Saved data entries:

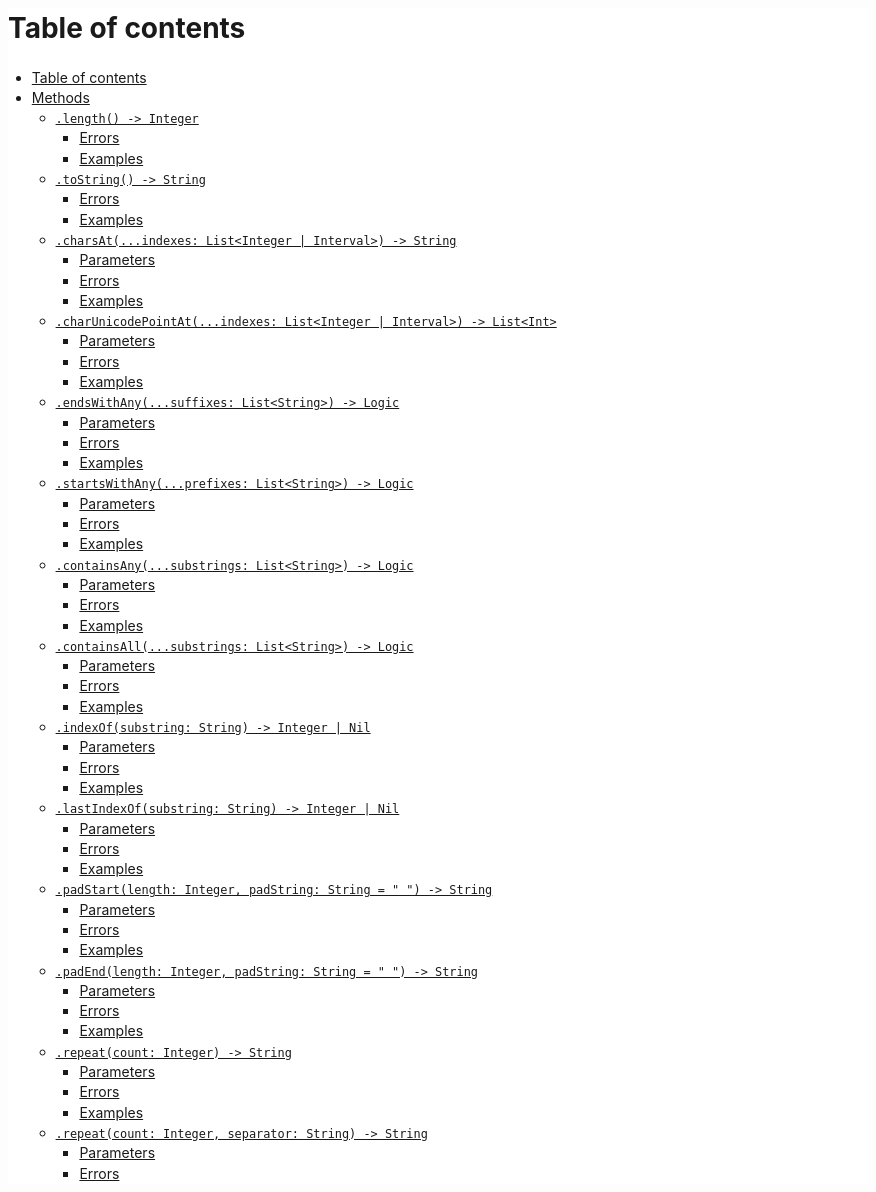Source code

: 
# Table of contents

- [Table of contents](#table-of-contents)
- [Methods](#methods)
  - [`.length() -> Integer`](#length---integer)
    - [Errors](#errors)
    - [Examples](#examples)
  - [`.toString() -> String`](#tostring---string)
    - [Errors](#errors-1)
    - [Examples](#examples-1)
  - [`.charsAt(...indexes: List<Integer | Interval>) -> String`](#charsatindexes-listinteger--interval---string)
    - [Parameters](#parameters)
    - [Errors](#errors-2)
    - [Examples](#examples-2)
  - [`.charUnicodePointAt(...indexes: List<Integer | Interval>) -> List<Int>`](#charunicodepointatindexes-listinteger--interval---listint)
    - [Parameters](#parameters-1)
    - [Errors](#errors-3)
    - [Examples](#examples-3)
  - [`.endsWithAny(...suffixes: List<String>) -> Logic`](#endswithanysuffixes-liststring---logic)
    - [Parameters](#parameters-2)
    - [Errors](#errors-4)
    - [Examples](#examples-4)
  - [`.startsWithAny(...prefixes: List<String>) -> Logic`](#startswithanyprefixes-liststring---logic)
    - [Parameters](#parameters-3)
    - [Errors](#errors-5)
    - [Examples](#examples-5)
  - [`.containsAny(...substrings: List<String>) -> Logic`](#containsanysubstrings-liststring---logic)
    - [Parameters](#parameters-4)
    - [Errors](#errors-6)
    - [Examples](#examples-6)
  - [`.containsAll(...substrings: List<String>) -> Logic`](#containsallsubstrings-liststring---logic)
    - [Parameters](#parameters-5)
    - [Errors](#errors-7)
    - [Examples](#examples-7)
  - [`.indexOf(substring: String) -> Integer | Nil`](#indexofsubstring-string---integer--nil)
    - [Parameters](#parameters-6)
    - [Errors](#errors-8)
    - [Examples](#examples-8)
  - [`.lastIndexOf(substring: String) -> Integer | Nil`](#lastindexofsubstring-string---integer--nil)
    - [Parameters](#parameters-7)
    - [Errors](#errors-9)
    - [Examples](#examples-9)
  - [`.padStart(length: Integer, padString: String = " ") -> String`](#padstartlength-integer-padstring-string------string)
    - [Parameters](#parameters-8)
    - [Errors](#errors-10)
    - [Examples](#examples-10)
  - [`.padEnd(length: Integer, padString: String = " ") -> String`](#padendlength-integer-padstring-string------string)
    - [Parameters](#parameters-9)
    - [Errors](#errors-11)
    - [Examples](#examples-11)
  - [`.repeat(count: Integer) -> String`](#repeatcount-integer---string)
    - [Parameters](#parameters-10)
    - [Errors](#errors-12)
    - [Examples](#examples-12)
  - [`.repeat(count: Integer, separator: String) -> String`](#repeatcount-integer-separator-string---string)
    - [Parameters](#parameters-11)
    - [Errors](#errors-13)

### AIM OF THE TASK
Copy verbatim the lines of the listing from the line containing "- [Table of contents](#table-of-contents)" through the line containing "- [Parameters](#parameters-6)", including both of those lines.

### OUTPUT
- [Table of contents](#table-of-contents)
- [Methods](#methods)
  - [`.length() -> Integer`](#length---integer)
    - [Errors](#errors)
    - [Examples](#examples)
  - [`.toString() -> String`](#tostring---string)
    - [Errors](#errors-1)
    - [Examples](#examples-1)
  - [`.charsAt(...indexes: List<Integer | Interval>) -> String`](#charsatindexes-listinteger--interval---string)
    - [Parameters](#parameters)
    - [Errors](#errors-2)
    - [Examples](#examples-2)
  - [`.charUnicodePointAt(...indexes: List<Integer | Interval>) -> List<Int>`](#charunicodepointatindexes-listinteger--interval---listint)
    - [Parameters](#parameters-1)
    - [Errors](#errors-3)
    - [Examples](#examples-3)
  - [`.endsWithAny(...suffixes: List<String>) -> Logic`](#endswithanysuffixes-liststring---logic)
    - [Parameters](#parameters-2)
    - [Errors](#errors-4)
    - [Examples](#examples-4)
  - [`.startsWithAny(...prefixes: List<String>) -> Logic`](#startswithanyprefixes-liststring---logic)
    - [Parameters](#parameters-3)
    - [Errors](#errors-5)
    - [Examples](#examples-5)
  - [`.containsAny(...substrings: List<String>) -> Logic`](#containsanysubstrings-liststring---logic)
    - [Parameters](#parameters-4)
    - [Errors](#errors-6)
    - [Examples](#examples-6)
  - [`.containsAll(...substrings: List<String>) -> Logic`](#containsallsubstrings-liststring---logic)
    - [Parameters](#parameters-5)
    - [Errors](#errors-7)
    - [Examples](#examples-7)
  - [`.indexOf(substring: String) -> Integer | Nil`](#indexofsubstring-string---integer--nil)
    - [Parameters](#parameters-6)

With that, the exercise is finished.